An important part of this liberation is the fact that a label does not have to keep you from gaining other labels, or even from changing. Many people look at labels as either/or propositions: you are either straight or you are gay. Labels are to me a both/and proposition. I am both gray ace and heteroromantic. I am both depressed and exploring. I was allosexual and now I’m questioning. Giving a name to one facet of your personality does not negate all the others, nor does the label necessitate that you fit exactly every element of the definition. Some people think that if you identify in one way and you behave out of the “bounds” of that label, you’re lying or wrong or betraying the group. If a woman who identifies as lesbian has sex with a man once, that does not negate who she is or how she has felt attraction in the past. A label is a way to name behavior, not force it in particular directions.

More than anything I find that a label gives me a sense of safety, a way to protect myself from endless explanations or defenses of who I am and how I am. A label allows someone to stake out a territory: this is mine. This is my space. This is my self. For some, this is less important than others, but for those who feel pushed around by the world it can be incredibly important. It gives you access to others who will help defend you and show solidarity.

 

An example of all of this would be my experience with the term asexual. An identity like asexual might seem utterly superfluous to some. However when I discovered the term, many of the traits that I had suddenly made sense to me. I saw that others had experienced similar things, people confirming to me that I wasn’t broken or wrong. I saw that people had jokes and bonds over shared experiences that had come out of discovering this label.

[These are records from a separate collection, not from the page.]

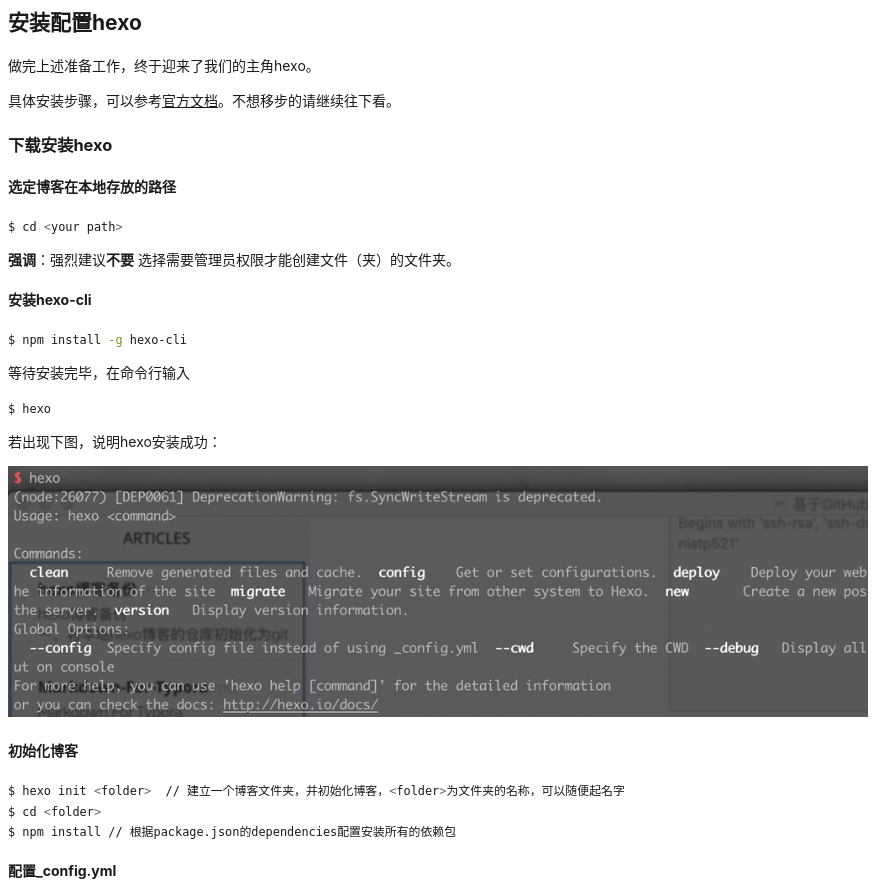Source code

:

## 安装配置hexo

做完上述准备工作，终于迎来了我们的主角hexo。

具体安装步骤，可以参考[官方文档](https://hexo.io/zh-cn/docs/)。不想移步的请继续往下看。

### 下载安装hexo

#### 选定博客在本地存放的路径

```bash
$ cd <your path> 
```

**强调**：强烈建议**不要** 选择需要管理员权限才能创建文件（夹）的文件夹。

#### 安装hexo-cli

```bash
$ npm install -g hexo-cli
```

等待安装完毕，在命令行输入

```bash
$ hexo
```

若出现下图，说明hexo安装成功：

![Snip20190717_24](./基于GitHub-Pages-搭建Hexo博客/Snip20190717_24.png)

#### 初始化博客

```bash
$ hexo init <folder>  // 建立一个博客文件夹，并初始化博客，<folder>为文件夹的名称，可以随便起名字
$ cd <folder>
$ npm install // 根据package.json的dependencies配置安装所有的依赖包
```



#### 配置_config.yml
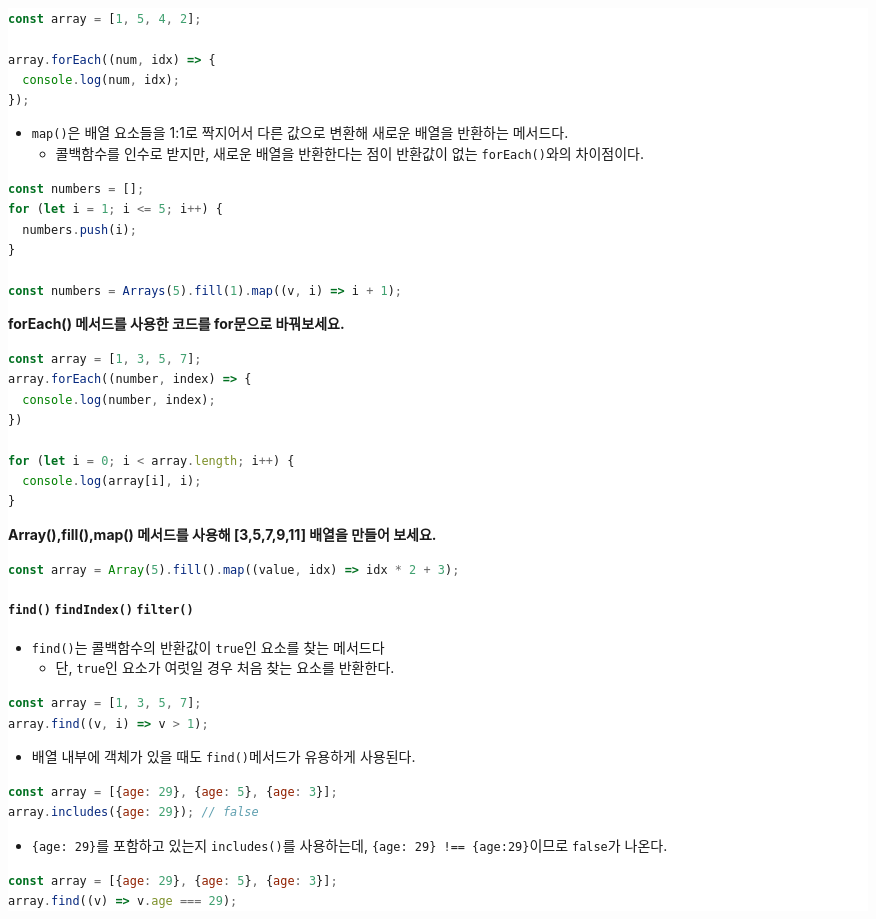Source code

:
 ```javascript
const array = [1, 5, 4, 2];

array.forEach((num, idx) => {
  console.log(num, idx);
});
```

- `map()`은 배열 요소들을 1:1로 짝지어서 다른 값으로 변환해 새로운 배열을 반환하는 메서드다.
    - 콜백함수를 인수로 받지만, 새로운 배열을 반환한다는 점이 반환값이 없는 `forEach()`와의 차이점이다.

```javascript
const numbers = [];
for (let i = 1; i <= 5; i++) {
  numbers.push(i);
}

const numbers = Arrays(5).fill(1).map((v, i) => i + 1);
```

**forEach() 메서드를 사용한 코드를 for문으로 바꿔보세요.**

```javascript
const array = [1, 3, 5, 7];
array.forEach((number, index) => {
  console.log(number, index);
})

for (let i = 0; i < array.length; i++) {
  console.log(array[i], i);
}
```

**Array(),fill(),map() 메서드를 사용해 [3,5,7,9,11] 배열을 만들어 보세요.**

```javascript
const array = Array(5).fill().map((value, idx) => idx * 2 + 3);
```

#### `find()` `findIndex()` `filter()`

- `find()`는 콜백함수의 반환값이 `true`인 요소를 찾는 메서드다
    - 단, `true`인 요소가 여럿일 경우 처음 찾는 요소를 반환한다.

```javascript
const array = [1, 3, 5, 7];
array.find((v, i) => v > 1);
```

- 배열 내부에 객체가 있을 때도 `find()`메서드가 유용하게 사용된다.

```javascript
const array = [{age: 29}, {age: 5}, {age: 3}];
array.includes({age: 29}); // false
```

- `{age: 29}`를 포함하고 있는지 `includes()`를 사용하는데, `{age: 29} !== {age:29}`이므로 `false`가 나온다.

```javascript
const array = [{age: 29}, {age: 5}, {age: 3}];
array.find((v) => v.age === 29);
```
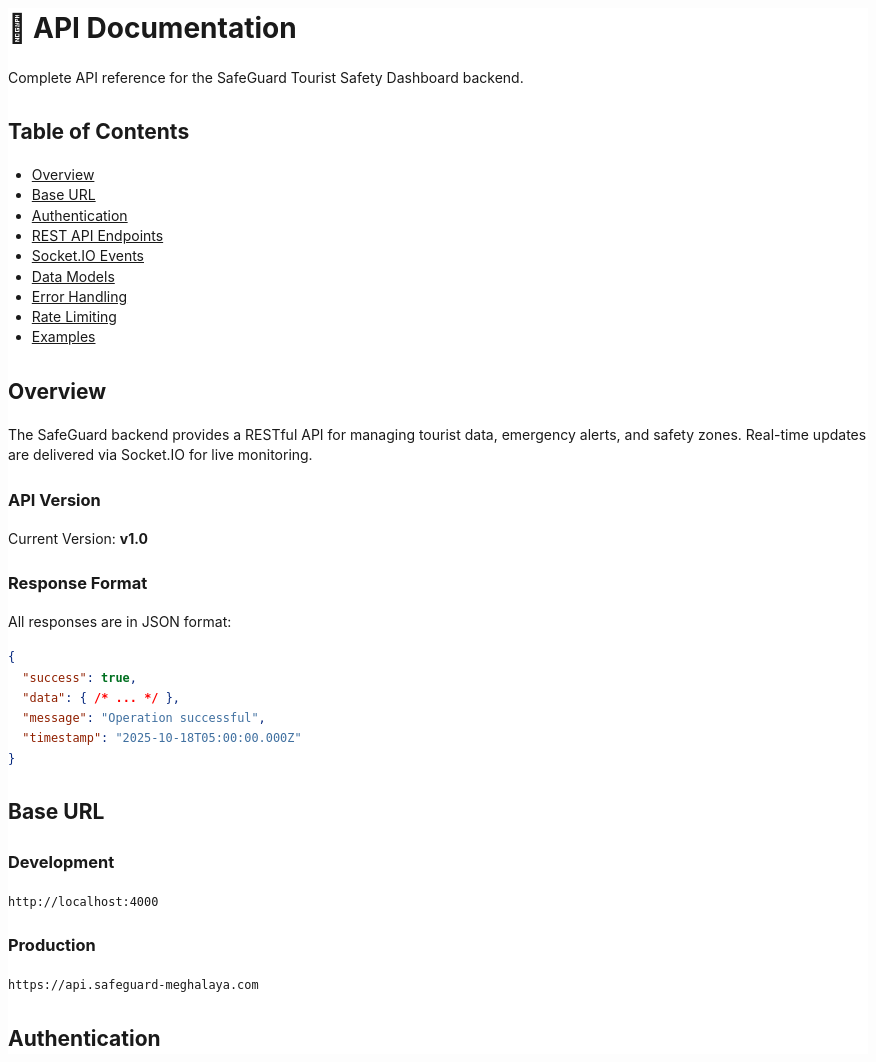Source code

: # 📡 API Documentation

Complete API reference for the SafeGuard Tourist Safety Dashboard backend.

## Table of Contents

- [Overview](#overview)
- [Base URL](#base-url)
- [Authentication](#authentication)
- [REST API Endpoints](#rest-api-endpoints)
- [Socket.IO Events](#socketio-events)
- [Data Models](#data-models)
- [Error Handling](#error-handling)
- [Rate Limiting](#rate-limiting)
- [Examples](#examples)

## Overview

The SafeGuard backend provides a RESTful API for managing tourist data, emergency alerts, and safety zones. Real-time updates are delivered via Socket.IO for live monitoring.

### API Version

Current Version: **v1.0**

### Response Format

All responses are in JSON format:

```json
{
  "success": true,
  "data": { /* ... */ },
  "message": "Operation successful",
  "timestamp": "2025-10-18T05:00:00.000Z"
}
```

## Base URL

### Development
```
http://localhost:4000
```

### Production
```
https://api.safeguard-meghalaya.com
```

## Authentication
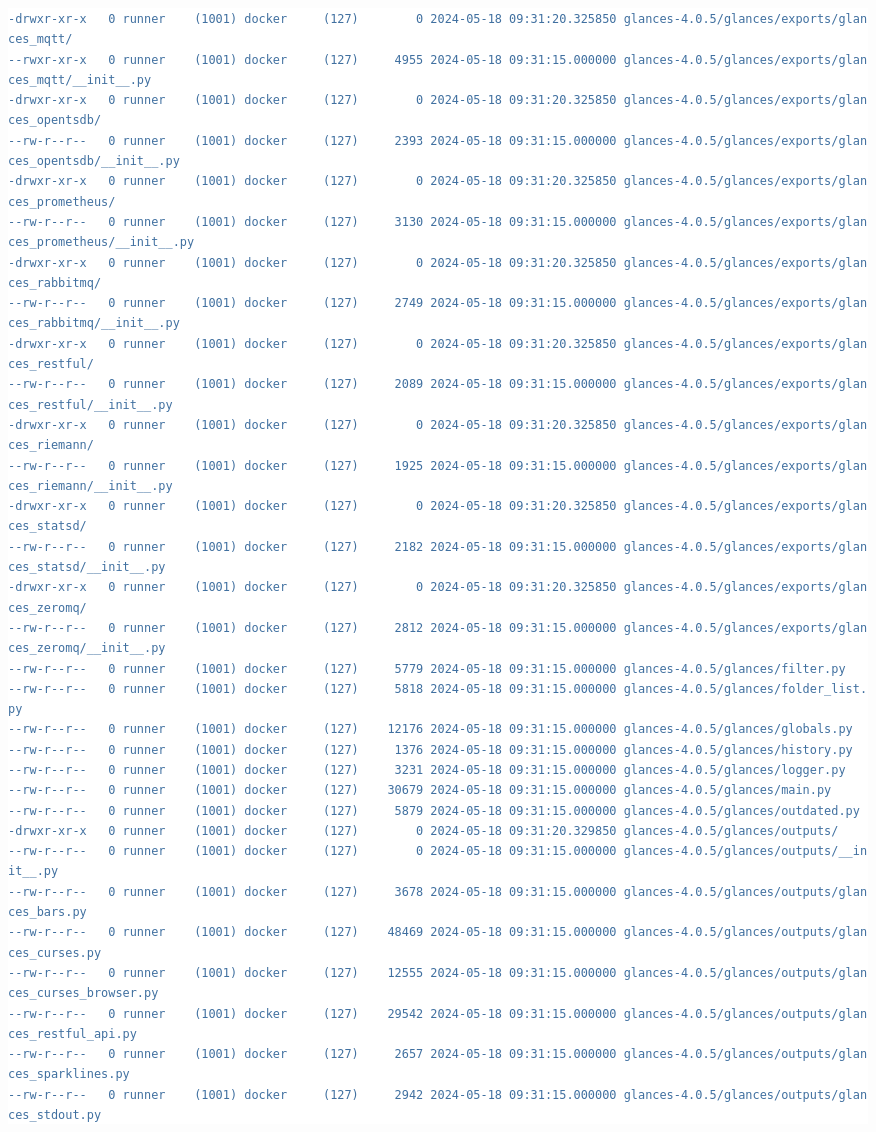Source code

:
 ```diff
-drwxr-xr-x   0 runner    (1001) docker     (127)        0 2024-05-18 09:31:20.325850 glances-4.0.5/glances/exports/glances_mqtt/
--rwxr-xr-x   0 runner    (1001) docker     (127)     4955 2024-05-18 09:31:15.000000 glances-4.0.5/glances/exports/glances_mqtt/__init__.py
-drwxr-xr-x   0 runner    (1001) docker     (127)        0 2024-05-18 09:31:20.325850 glances-4.0.5/glances/exports/glances_opentsdb/
--rw-r--r--   0 runner    (1001) docker     (127)     2393 2024-05-18 09:31:15.000000 glances-4.0.5/glances/exports/glances_opentsdb/__init__.py
-drwxr-xr-x   0 runner    (1001) docker     (127)        0 2024-05-18 09:31:20.325850 glances-4.0.5/glances/exports/glances_prometheus/
--rw-r--r--   0 runner    (1001) docker     (127)     3130 2024-05-18 09:31:15.000000 glances-4.0.5/glances/exports/glances_prometheus/__init__.py
-drwxr-xr-x   0 runner    (1001) docker     (127)        0 2024-05-18 09:31:20.325850 glances-4.0.5/glances/exports/glances_rabbitmq/
--rw-r--r--   0 runner    (1001) docker     (127)     2749 2024-05-18 09:31:15.000000 glances-4.0.5/glances/exports/glances_rabbitmq/__init__.py
-drwxr-xr-x   0 runner    (1001) docker     (127)        0 2024-05-18 09:31:20.325850 glances-4.0.5/glances/exports/glances_restful/
--rw-r--r--   0 runner    (1001) docker     (127)     2089 2024-05-18 09:31:15.000000 glances-4.0.5/glances/exports/glances_restful/__init__.py
-drwxr-xr-x   0 runner    (1001) docker     (127)        0 2024-05-18 09:31:20.325850 glances-4.0.5/glances/exports/glances_riemann/
--rw-r--r--   0 runner    (1001) docker     (127)     1925 2024-05-18 09:31:15.000000 glances-4.0.5/glances/exports/glances_riemann/__init__.py
-drwxr-xr-x   0 runner    (1001) docker     (127)        0 2024-05-18 09:31:20.325850 glances-4.0.5/glances/exports/glances_statsd/
--rw-r--r--   0 runner    (1001) docker     (127)     2182 2024-05-18 09:31:15.000000 glances-4.0.5/glances/exports/glances_statsd/__init__.py
-drwxr-xr-x   0 runner    (1001) docker     (127)        0 2024-05-18 09:31:20.325850 glances-4.0.5/glances/exports/glances_zeromq/
--rw-r--r--   0 runner    (1001) docker     (127)     2812 2024-05-18 09:31:15.000000 glances-4.0.5/glances/exports/glances_zeromq/__init__.py
--rw-r--r--   0 runner    (1001) docker     (127)     5779 2024-05-18 09:31:15.000000 glances-4.0.5/glances/filter.py
--rw-r--r--   0 runner    (1001) docker     (127)     5818 2024-05-18 09:31:15.000000 glances-4.0.5/glances/folder_list.py
--rw-r--r--   0 runner    (1001) docker     (127)    12176 2024-05-18 09:31:15.000000 glances-4.0.5/glances/globals.py
--rw-r--r--   0 runner    (1001) docker     (127)     1376 2024-05-18 09:31:15.000000 glances-4.0.5/glances/history.py
--rw-r--r--   0 runner    (1001) docker     (127)     3231 2024-05-18 09:31:15.000000 glances-4.0.5/glances/logger.py
--rw-r--r--   0 runner    (1001) docker     (127)    30679 2024-05-18 09:31:15.000000 glances-4.0.5/glances/main.py
--rw-r--r--   0 runner    (1001) docker     (127)     5879 2024-05-18 09:31:15.000000 glances-4.0.5/glances/outdated.py
-drwxr-xr-x   0 runner    (1001) docker     (127)        0 2024-05-18 09:31:20.329850 glances-4.0.5/glances/outputs/
--rw-r--r--   0 runner    (1001) docker     (127)        0 2024-05-18 09:31:15.000000 glances-4.0.5/glances/outputs/__init__.py
--rw-r--r--   0 runner    (1001) docker     (127)     3678 2024-05-18 09:31:15.000000 glances-4.0.5/glances/outputs/glances_bars.py
--rw-r--r--   0 runner    (1001) docker     (127)    48469 2024-05-18 09:31:15.000000 glances-4.0.5/glances/outputs/glances_curses.py
--rw-r--r--   0 runner    (1001) docker     (127)    12555 2024-05-18 09:31:15.000000 glances-4.0.5/glances/outputs/glances_curses_browser.py
--rw-r--r--   0 runner    (1001) docker     (127)    29542 2024-05-18 09:31:15.000000 glances-4.0.5/glances/outputs/glances_restful_api.py
--rw-r--r--   0 runner    (1001) docker     (127)     2657 2024-05-18 09:31:15.000000 glances-4.0.5/glances/outputs/glances_sparklines.py
--rw-r--r--   0 runner    (1001) docker     (127)     2942 2024-05-18 09:31:15.000000 glances-4.0.5/glances/outputs/glances_stdout.py
```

I saw all the ways that individuals had chosen to express the same shared trait: some people were in relationships, others married, others poly, others kinky, others single and solely interested in friendships.  It opened up new possibilities of what I could do in my life, of what I might want in my life, and of how I could be happy.

Labels can help many people feel better about themselves and their experiences. They can help build community and identity. Some people don’t have these experiences of labels, but it seems unnecessarily cruel to deride others for having those feelings or for wanting labels to help them gain these experiences. For those who find labels helpful, it would be great if everyone else could just back off and choose not to label themselves.